What is expected:
Below are some entries. Copy each line that holds the string "search".

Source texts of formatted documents
=== Section Start ===
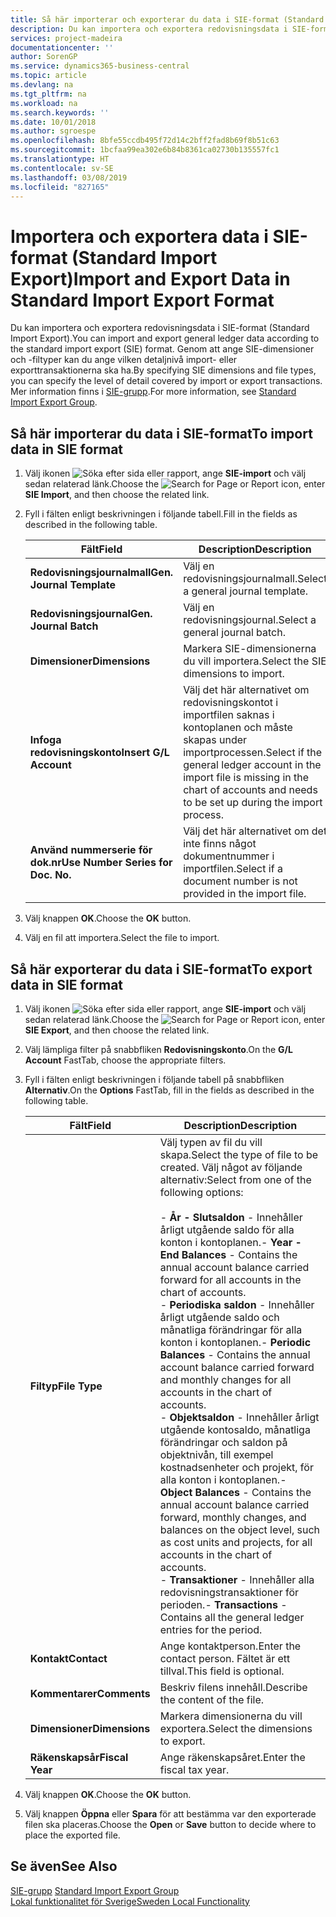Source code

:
 ```yaml
---
title: Så här importerar och exporterar du data i SIE-format (Standard Import Export)
description: Du kan importera och exportera redovisningsdata i SIE-format (Standard Import Export).
services: project-madeira
documentationcenter: ''
author: SorenGP
ms.service: dynamics365-business-central
ms.topic: article
ms.devlang: na
ms.tgt_pltfrm: na
ms.workload: na
ms.search.keywords: ''
ms.date: 10/01/2018
ms.author: sgroespe
ms.openlocfilehash: 8bfe55ccdb495f72d14c2bff2fad8b69f8b51c63
ms.sourcegitcommit: 1bcfaa99ea302e6b84b8361ca02730b135557fc1
ms.translationtype: HT
ms.contentlocale: sv-SE
ms.lasthandoff: 03/08/2019
ms.locfileid: "827165"
---
```

# <a name="import-and-export-data-in-standard-import-export-format"></a><span data-ttu-id="9bcd3-103">Importera och exportera data i SIE-format (Standard Import Export)</span><span class="sxs-lookup"><span data-stu-id="9bcd3-103">Import and Export Data in Standard Import Export Format</span></span>
<span data-ttu-id="9bcd3-104">Du kan importera och exportera redovisningsdata i SIE-format (Standard Import Export).</span><span class="sxs-lookup"><span data-stu-id="9bcd3-104">You can import and export general ledger data according to the standard import export (SIE) format.</span></span> <span data-ttu-id="9bcd3-105">Genom att ange SIE-dimensioner och -filtyper kan du ange vilken detaljnivå import- eller exporttransaktionerna ska ha.</span><span class="sxs-lookup"><span data-stu-id="9bcd3-105">By specifying SIE dimensions and file types, you can specify the level of detail covered by import or export transactions.</span></span> <span data-ttu-id="9bcd3-106">Mer information finns i [SIE-grupp](https://go.microsoft.com/fwlink/?LinkID=164870&clcid=0x41d).</span><span class="sxs-lookup"><span data-stu-id="9bcd3-106">For more information, see [Standard Import Export Group](https://go.microsoft.com/fwlink/?LinkID=164870&clcid=0x41d).</span></span>  

## <a name="to-import-data-in-sie-format"></a><span data-ttu-id="9bcd3-107">Så här importerar du data i SIE-format</span><span class="sxs-lookup"><span data-stu-id="9bcd3-107">To import data in SIE format</span></span>  

1.  <span data-ttu-id="9bcd3-108">Välj ikonen ![Söka efter sida eller rapport](../../media/ui-search/search_small.png "ikonen Söka efter sida eller rapport"), ange **SIE-import** och välj sedan relaterad länk.</span><span class="sxs-lookup"><span data-stu-id="9bcd3-108">Choose the ![Search for Page or Report](../../media/ui-search/search_small.png "Search for Page or Report icon") icon, enter **SIE Import**, and then choose the related link.</span></span>  
2.  <span data-ttu-id="9bcd3-109">Fyll i fälten enligt beskrivningen i följande tabell.</span><span class="sxs-lookup"><span data-stu-id="9bcd3-109">Fill in the fields as described in the following table.</span></span>  

    |<span data-ttu-id="9bcd3-110">Fält</span><span class="sxs-lookup"><span data-stu-id="9bcd3-110">Field</span></span>|<span data-ttu-id="9bcd3-111">Description</span><span class="sxs-lookup"><span data-stu-id="9bcd3-111">Description</span></span>|  
    |---------------------------------|---------------------------------------|  
    |<span data-ttu-id="9bcd3-112">**Redovisningsjournalmall**</span><span class="sxs-lookup"><span data-stu-id="9bcd3-112">**Gen. Journal Template**</span></span>|<span data-ttu-id="9bcd3-113">Välj en redovisningsjournalmall.</span><span class="sxs-lookup"><span data-stu-id="9bcd3-113">Select a general journal template.</span></span>|  
    |<span data-ttu-id="9bcd3-114">**Redovisningsjournal**</span><span class="sxs-lookup"><span data-stu-id="9bcd3-114">**Gen. Journal Batch**</span></span>|<span data-ttu-id="9bcd3-115">Välj en redovisningsjournal.</span><span class="sxs-lookup"><span data-stu-id="9bcd3-115">Select a general journal batch.</span></span>|  
    |<span data-ttu-id="9bcd3-116">**Dimensioner**</span><span class="sxs-lookup"><span data-stu-id="9bcd3-116">**Dimensions**</span></span>|<span data-ttu-id="9bcd3-117">Markera SIE-dimensionerna du vill importera.</span><span class="sxs-lookup"><span data-stu-id="9bcd3-117">Select the SIE dimensions to import.</span></span>|  
    |<span data-ttu-id="9bcd3-118">**Infoga redovisningskonto**</span><span class="sxs-lookup"><span data-stu-id="9bcd3-118">**Insert G/L Account**</span></span>|<span data-ttu-id="9bcd3-119">Välj det här alternativet om redovisningskontot i importfilen saknas i kontoplanen och måste skapas under importprocessen.</span><span class="sxs-lookup"><span data-stu-id="9bcd3-119">Select if the general ledger account in the import file is missing in the chart of accounts and needs to be set up during the import process.</span></span>|  
    |<span data-ttu-id="9bcd3-120">**Använd nummerserie för dok.nr**</span><span class="sxs-lookup"><span data-stu-id="9bcd3-120">**Use Number Series for Doc. No.**</span></span>|<span data-ttu-id="9bcd3-121">Välj det här alternativet om det inte finns något dokumentnummer i importfilen.</span><span class="sxs-lookup"><span data-stu-id="9bcd3-121">Select if a document number is not provided in the import file.</span></span>|  

3. <span data-ttu-id="9bcd3-122">Välj knappen **OK**.</span><span class="sxs-lookup"><span data-stu-id="9bcd3-122">Choose the **OK** button.</span></span>
4. <span data-ttu-id="9bcd3-123">Välj en fil att importera.</span><span class="sxs-lookup"><span data-stu-id="9bcd3-123">Select the file to import.</span></span>  

## <a name="to-export-data-in-sie-format"></a><span data-ttu-id="9bcd3-124">Så här exporterar du data i SIE-format</span><span class="sxs-lookup"><span data-stu-id="9bcd3-124">To export data in SIE format</span></span>  

1.  <span data-ttu-id="9bcd3-125">Välj ikonen ![Söka efter sida eller rapport](../../media/ui-search/search_small.png "ikonen Söka efter sida eller rapport"), ange **SIE-import** och välj sedan relaterad länk.</span><span class="sxs-lookup"><span data-stu-id="9bcd3-125">Choose the ![Search for Page or Report](../../media/ui-search/search_small.png "Search for Page or Report icon") icon, enter **SIE Export**, and then choose the related link.</span></span>  
2.  <span data-ttu-id="9bcd3-126">Välj lämpliga filter på snabbfliken **Redovisningskonto**.</span><span class="sxs-lookup"><span data-stu-id="9bcd3-126">On the **G/L Account** FastTab, choose the appropriate filters.</span></span>  
3.  <span data-ttu-id="9bcd3-127">Fyll i fälten enligt beskrivningen i följande tabell på snabbfliken **Alternativ**.</span><span class="sxs-lookup"><span data-stu-id="9bcd3-127">On the **Options** FastTab, fill in the fields as described in the following table.</span></span>  

    |<span data-ttu-id="9bcd3-128">Fält</span><span class="sxs-lookup"><span data-stu-id="9bcd3-128">Field</span></span>|<span data-ttu-id="9bcd3-129">Description</span><span class="sxs-lookup"><span data-stu-id="9bcd3-129">Description</span></span>|  
    |---------------------------------|---------------------------------------|  
    |<span data-ttu-id="9bcd3-130">**Filtyp**</span><span class="sxs-lookup"><span data-stu-id="9bcd3-130">**File Type**</span></span>|<span data-ttu-id="9bcd3-131">Välj typen av fil du vill skapa.</span><span class="sxs-lookup"><span data-stu-id="9bcd3-131">Select the type of file to be created.</span></span> <span data-ttu-id="9bcd3-132">Välj något av följande alternativ:</span><span class="sxs-lookup"><span data-stu-id="9bcd3-132">Select from one of the following options:</span></span><br /><br /> <span data-ttu-id="9bcd3-133">-   **År - Slutsaldon** - Innehåller årligt utgående saldo för alla konton i kontoplanen.</span><span class="sxs-lookup"><span data-stu-id="9bcd3-133">-   **Year - End Balances** - Contains the annual account balance carried forward for all accounts in the chart of accounts.</span></span><br /><span data-ttu-id="9bcd3-134">-   **Periodiska saldon** - Innehåller årligt utgående saldo och månatliga förändringar för alla konton i kontoplanen.</span><span class="sxs-lookup"><span data-stu-id="9bcd3-134">-   **Periodic Balances** - Contains the annual account balance carried forward and monthly changes for all accounts in the chart of accounts.</span></span><br /><span data-ttu-id="9bcd3-135">-   **Objektsaldon** - Innehåller årligt utgående kontosaldo, månatliga förändringar och saldon på objektnivån, till exempel kostnadsenheter och projekt, för alla konton i kontoplanen.</span><span class="sxs-lookup"><span data-stu-id="9bcd3-135">-   **Object Balances** - Contains the annual account balance carried forward, monthly changes, and balances on the object level, such as cost units and projects, for all accounts in the chart of accounts.</span></span><br /><span data-ttu-id="9bcd3-136">-   **Transaktioner** - Innehåller alla redovisningstransaktioner för perioden.</span><span class="sxs-lookup"><span data-stu-id="9bcd3-136">-   **Transactions** - Contains all the general ledger entries for the period.</span></span>|  
    |<span data-ttu-id="9bcd3-137">**Kontakt**</span><span class="sxs-lookup"><span data-stu-id="9bcd3-137">**Contact**</span></span>|<span data-ttu-id="9bcd3-138">Ange kontaktperson.</span><span class="sxs-lookup"><span data-stu-id="9bcd3-138">Enter the contact person.</span></span> <span data-ttu-id="9bcd3-139">Fältet är ett tillval.</span><span class="sxs-lookup"><span data-stu-id="9bcd3-139">This field is optional.</span></span>|  
    |<span data-ttu-id="9bcd3-140">**Kommentarer**</span><span class="sxs-lookup"><span data-stu-id="9bcd3-140">**Comments**</span></span>|<span data-ttu-id="9bcd3-141">Beskriv filens innehåll.</span><span class="sxs-lookup"><span data-stu-id="9bcd3-141">Describe the content of the file.</span></span>|  
    |<span data-ttu-id="9bcd3-142">**Dimensioner**</span><span class="sxs-lookup"><span data-stu-id="9bcd3-142">**Dimensions**</span></span>|<span data-ttu-id="9bcd3-143">Markera dimensionerna du vill exportera.</span><span class="sxs-lookup"><span data-stu-id="9bcd3-143">Select the dimensions to export.</span></span>|  
    |<span data-ttu-id="9bcd3-144">**Räkenskapsår**</span><span class="sxs-lookup"><span data-stu-id="9bcd3-144">**Fiscal Year**</span></span>|<span data-ttu-id="9bcd3-145">Ange räkenskapsåret.</span><span class="sxs-lookup"><span data-stu-id="9bcd3-145">Enter the fiscal tax year.</span></span>|

4. <span data-ttu-id="9bcd3-146">Välj knappen **OK**.</span><span class="sxs-lookup"><span data-stu-id="9bcd3-146">Choose the **OK** button.</span></span>
5. <span data-ttu-id="9bcd3-147">Välj knappen **Öppna** eller **Spara** för att bestämma var den exporterade filen ska placeras.</span><span class="sxs-lookup"><span data-stu-id="9bcd3-147">Choose the **Open** or **Save** button to decide where to place the exported file.</span></span>

## <a name="see-also"></a><span data-ttu-id="9bcd3-148">Se även</span><span class="sxs-lookup"><span data-stu-id="9bcd3-148">See Also</span></span>  
 <span data-ttu-id="9bcd3-149">[SIE-grupp](https://go.microsoft.com/fwlink/?LinkID=164870&clcid=0x41d) </span><span class="sxs-lookup"><span data-stu-id="9bcd3-149">[Standard Import Export Group](https://go.microsoft.com/fwlink/?LinkID=164870&clcid=0x41d) </span></span>  
 [<span data-ttu-id="9bcd3-150">Lokal funktionalitet för Sverige</span><span class="sxs-lookup"><span data-stu-id="9bcd3-150">Sweden Local Functionality</span></span>](sweden-local-functionality.md)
=== Section End ===
Solution to the exercise:
ms.search.keywords: ''
1.  <span data-ttu-id="9bcd3-108">Välj ikonen ![Söka efter sida eller rapport](../../media/ui-search/search_small.png "ikonen Söka efter sida eller rapport"), ange **SIE-import** och välj sedan relaterad länk.</span><span class="sxs-lookup"><span data-stu-id="9bcd3-108">Choose the ![Search for Page or Report](../../media/ui-search/search_small.png "Search for Page or Report icon") icon, enter **SIE Import**, and then choose the related link.</span></span>  
1.  <span data-ttu-id="9bcd3-125">Välj ikonen ![Söka efter sida eller rapport](../../media/ui-search/search_small.png "ikonen Söka efter sida eller rapport"), ange **SIE-import** och välj sedan relaterad länk.</span><span class="sxs-lookup"><span data-stu-id="9bcd3-125">Choose the ![Search for Page or Report](../../media/ui-search/search_small.png "Search for Page or Report icon") icon, enter **SIE Export**, and then choose the related link.</span></span>  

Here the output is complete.